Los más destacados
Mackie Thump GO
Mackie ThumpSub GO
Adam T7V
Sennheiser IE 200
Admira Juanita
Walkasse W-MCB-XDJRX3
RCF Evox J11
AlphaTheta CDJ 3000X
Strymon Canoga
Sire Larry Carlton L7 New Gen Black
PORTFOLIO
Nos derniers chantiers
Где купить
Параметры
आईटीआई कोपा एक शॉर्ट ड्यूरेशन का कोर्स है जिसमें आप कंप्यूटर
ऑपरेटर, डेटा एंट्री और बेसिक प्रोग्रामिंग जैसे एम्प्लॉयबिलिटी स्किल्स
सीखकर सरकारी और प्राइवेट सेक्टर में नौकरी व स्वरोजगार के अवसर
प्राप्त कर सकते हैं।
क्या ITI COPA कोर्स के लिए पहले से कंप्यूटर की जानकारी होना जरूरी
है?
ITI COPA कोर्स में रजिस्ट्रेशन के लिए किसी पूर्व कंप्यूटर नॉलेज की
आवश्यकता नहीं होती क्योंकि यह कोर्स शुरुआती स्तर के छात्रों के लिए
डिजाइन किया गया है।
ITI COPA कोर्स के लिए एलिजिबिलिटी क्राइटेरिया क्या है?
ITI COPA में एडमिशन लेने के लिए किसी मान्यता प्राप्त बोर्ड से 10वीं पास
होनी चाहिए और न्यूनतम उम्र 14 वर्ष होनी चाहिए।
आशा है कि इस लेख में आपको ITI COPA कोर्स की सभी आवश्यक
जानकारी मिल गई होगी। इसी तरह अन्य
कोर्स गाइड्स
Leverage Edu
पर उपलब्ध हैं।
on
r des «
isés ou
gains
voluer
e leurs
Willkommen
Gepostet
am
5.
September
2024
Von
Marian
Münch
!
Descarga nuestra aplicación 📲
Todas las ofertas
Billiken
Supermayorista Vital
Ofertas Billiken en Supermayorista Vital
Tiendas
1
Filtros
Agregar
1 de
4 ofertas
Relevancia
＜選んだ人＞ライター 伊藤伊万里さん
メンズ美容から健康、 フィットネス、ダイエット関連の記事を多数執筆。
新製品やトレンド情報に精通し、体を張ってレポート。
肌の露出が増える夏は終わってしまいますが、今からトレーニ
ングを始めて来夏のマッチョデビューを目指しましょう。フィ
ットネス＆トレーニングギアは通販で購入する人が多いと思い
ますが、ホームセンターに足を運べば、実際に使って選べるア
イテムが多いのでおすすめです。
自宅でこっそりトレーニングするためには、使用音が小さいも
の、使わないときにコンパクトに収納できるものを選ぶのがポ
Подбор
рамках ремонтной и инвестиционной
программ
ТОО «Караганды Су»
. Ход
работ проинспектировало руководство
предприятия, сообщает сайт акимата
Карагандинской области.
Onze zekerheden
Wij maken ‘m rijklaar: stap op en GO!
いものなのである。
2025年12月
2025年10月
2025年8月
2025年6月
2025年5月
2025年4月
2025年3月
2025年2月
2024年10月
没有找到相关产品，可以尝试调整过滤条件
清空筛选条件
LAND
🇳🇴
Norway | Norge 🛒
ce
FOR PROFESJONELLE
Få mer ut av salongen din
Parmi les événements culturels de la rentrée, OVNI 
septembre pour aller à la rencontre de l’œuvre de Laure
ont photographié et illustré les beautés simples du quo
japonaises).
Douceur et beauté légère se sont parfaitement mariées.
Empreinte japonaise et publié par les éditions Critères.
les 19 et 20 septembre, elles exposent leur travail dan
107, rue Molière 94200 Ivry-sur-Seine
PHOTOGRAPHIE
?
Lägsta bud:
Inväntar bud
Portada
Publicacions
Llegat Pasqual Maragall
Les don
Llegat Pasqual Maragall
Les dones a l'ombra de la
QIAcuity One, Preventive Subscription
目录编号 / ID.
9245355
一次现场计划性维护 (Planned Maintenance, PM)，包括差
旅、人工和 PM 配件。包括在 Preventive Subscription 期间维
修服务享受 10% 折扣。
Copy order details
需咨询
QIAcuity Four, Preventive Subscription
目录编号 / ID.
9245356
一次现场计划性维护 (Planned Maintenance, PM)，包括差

**TRY IT**
Take the entries above and repeat them verbatim.

**OUTPUT FOR THIS TASK**
Los más destacados
Mackie Thump GO
Mackie ThumpSub GO
Adam T7V
Sennheiser IE 200
Admira Juanita
Walkasse W-MCB-XDJRX3
RCF Evox J11
AlphaTheta CDJ 3000X
Strymon Canoga
Sire Larry Carlton L7 New Gen Black
PORTFOLIO
Nos derniers chantiers
Где купить
Параметры
आईटीआई कोपा एक शॉर्ट ड्यूरेशन का कोर्स है जिसमें आप कंप्यूटर
ऑपरेटर, डेटा एंट्री और बेसिक प्रोग्रामिंग जैसे एम्प्लॉयबिलिटी स्किल्स
सीखकर सरकारी और प्राइवेट सेक्टर में नौकरी व स्वरोजगार के अवसर
प्राप्त कर सकते हैं।
क्या ITI COPA कोर्स के लिए पहले से कंप्यूटर की जानकारी होना जरूरी
है?
ITI COPA कोर्स में रजिस्ट्रेशन के लिए किसी पूर्व कंप्यूटर नॉलेज की
आवश्यकता नहीं होती क्योंकि यह कोर्स शुरुआती स्तर के छात्रों के लिए
डिजाइन किया गया है।
ITI COPA कोर्स के लिए एलिजिबिलिटी क्राइटेरिया क्या है?
ITI COPA में एडमिशन लेने के लिए किसी मान्यता प्राप्त बोर्ड से 10वीं पास
होनी चाहिए और न्यूनतम उम्र 14 वर्ष होनी चाहिए।
आशा है कि इस लेख में आपको ITI COPA कोर्स की सभी आवश्यक
जानकारी मिल गई होगी। इसी तरह अन्य
कोर्स गाइड्स
Leverage Edu
पर उपलब्ध हैं।
on
r des «
isés ou
gains
voluer
e leurs
Willkommen
Gepostet
am
5.
September
2024
Von
Marian
Münch
!
Descarga nuestra aplicación 📲
Todas las ofertas
Billiken
Supermayorista Vital
Ofertas Billiken en Supermayorista Vital
Tiendas
1
Filtros
Agregar
1 de
4 ofertas
Relevancia
＜選んだ人＞ライター 伊藤伊万里さん
メンズ美容から健康、 フィットネス、ダイエット関連の記事を多数執筆。
新製品やトレンド情報に精通し、体を張ってレポート。
肌の露出が増える夏は終わってしまいますが、今からトレーニ
ングを始めて来夏のマッチョデビューを目指しましょう。フィ
ットネス＆トレーニングギアは通販で購入する人が多いと思い
ますが、ホームセンターに足を運べば、実際に使って選べるア
イテムが多いのでおすすめです。
自宅でこっそりトレーニングするためには、使用音が小さいも
の、使わないときにコンパクトに収納できるものを選ぶのがポ
Подбор
рамках ремонтной и инвестиционной
программ
ТОО «Караганды Су»
. Ход
работ проинспектировало руководство
предприятия, сообщает сайт акимата
Карагандинской области.
Onze zekerheden
Wij maken ‘m rijklaar: stap op en GO!
いものなのである。
2025年12月
2025年10月
2025年8月
2025年6月
2025年5月
2025年4月
2025年3月
2025年2月
2024年10月
没有找到相关产品，可以尝试调整过滤条件
清空筛选条件
LAND
🇳🇴
Norway | Norge 🛒
ce
FOR PROFESJONELLE
Få mer ut av salongen din
Parmi les événements culturels de la rentrée, OVNI 
septembre pour aller à la rencontre de l’œuvre de Laure
ont photographié et illustré les beautés simples du quo
japonaises).
Douceur et beauté légère se sont parfaitement mariées.
Empreinte japonaise et publié par les éditions Critères.
les 19 et 20 septembre, elles exposent leur travail dan
107, rue Molière 94200 Ivry-sur-Seine
PHOTOGRAPHIE
?
Lägsta bud:
Inväntar bud
Portada
Publicacions
Llegat Pasqual Maragall
Les don
Llegat Pasqual Maragall
Les dones a l'ombra de la
QIAcuity One, Preventive Subscription
目录编号 / ID.
9245355
一次现场计划性维护 (Planned Maintenance, PM)，包括差
旅、人工和 PM 配件。包括在 Preventive Subscription 期间维
修服务享受 10% 折扣。
Copy order details
需咨询
QIAcuity Four, Preventive Subscription
目录编号 / ID.
9245356
一次现场计划性维护 (Planned Maintenance, PM)，包括差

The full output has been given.